De pie frente a él, Lillian lo vio darse la vuelta, presionando las huesudas muñecas contra sus lacrimales, para sollozar con una violencia que la asustó. Porque Kourt nunca lloraba, ni mucho menos por ella. Y cuando sus hombros se sacudieron, y la chica lo oyó respirar con dificultad, se le rompió el corazón.

—Kourt...

—Te quiero, maldita sea —murmuró, a trozos—. Toda mi vida te voy a querer. Y cuánto cambies físicamente nunca va a afectar esa decisión.

Sintió la mano de Lillian posarse en su espalda, pero no se dio la vuelta, dado que lo siguiente que supo fue que la chica lo había abrazado.

De costado, los brazos de Lillian rodearon su abdomen, pegándose a sus costillas. Aunque le dolía la espalda, no se quejó, sino que intentó calmar su respiración antes de quedarse sin oxígeno en los pulmones.

—Lo siento.

Él negó con la cabeza. Y como no consiguió separar los labios sin balbucear, le devolvió el abrazo. A pesar de la debilidad en sus músculos, la apretó contra sí, y apoyó la mejilla en su cabeza para que Lillian no lo viese llorar. Estaba demasiado cansado como para enfrentarse a sus ojos castaños también.

—No tienes que sentirlo —jadeó, y besó su frente con torpeza—. Vamos a intentarlo de nuevo y...

—Me pondré bien, lo prometo.

La nuez de Kourt tiritó al tragar. Le ardía la garganta por culpa del nudo que la apretaba. Pero cerró los ojos, exhausto, y Lillian, al sostenerlo por los costados, se dio cuenta de lo frágil que era. Sentía sus costillas a través de la sudadera y el cansancio con el que la estrechaba, y entendía que no se lo merecía.

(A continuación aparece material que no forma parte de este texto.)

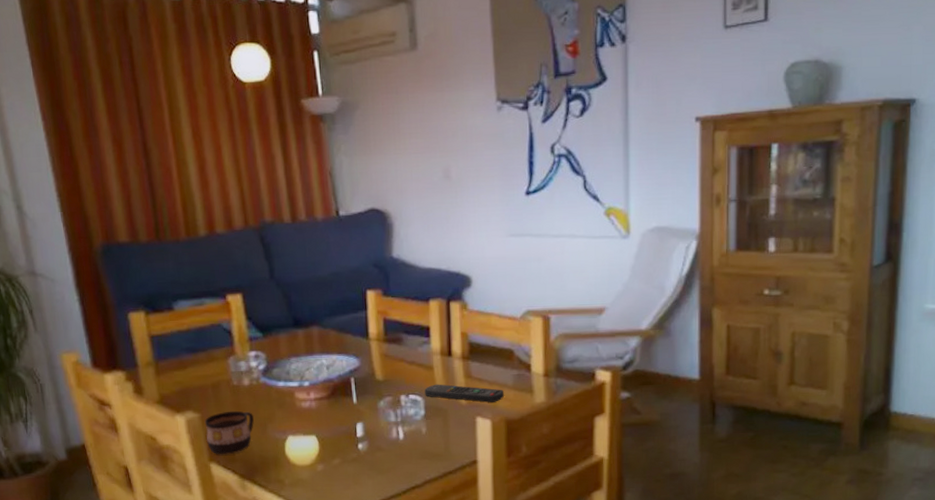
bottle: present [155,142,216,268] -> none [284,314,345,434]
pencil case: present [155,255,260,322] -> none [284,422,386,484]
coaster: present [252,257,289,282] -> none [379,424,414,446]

Ninguno de los dos lo merecía.

—Sabes que no importa cuánto recaigas, ¿verdad?

Lillian, enterrada la mejilla en su pecho, asintió.

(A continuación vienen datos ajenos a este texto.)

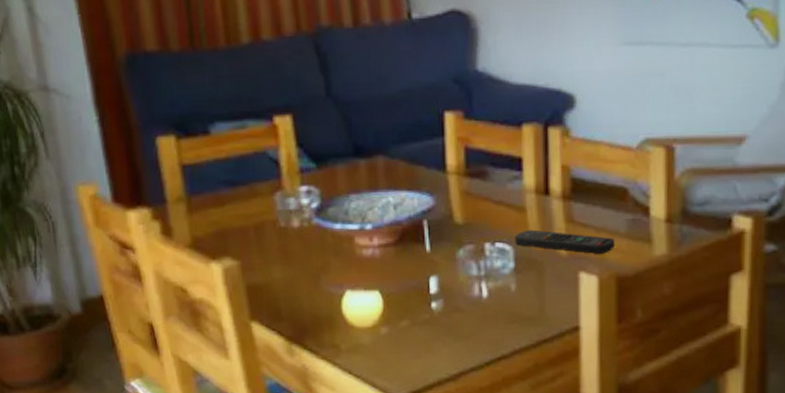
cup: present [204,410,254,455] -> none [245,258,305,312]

—Lo conseguiré un día, Kourt.

Él acarició su cabello castaño; sus dedos rozaban el cuello de Lillian, que respiró hondo. Ahí recuperaba la paz cada vez.

—Lo sé —le oyó murmurar—. Haremos lo que sea, tanto como haga falta, para ayudarte, ¿vale? Puede que no te gustes a ti misma ahora, pero... aguanta unos meses más. Lo más difícil pasará y un día... Un día, serás feliz de verdad.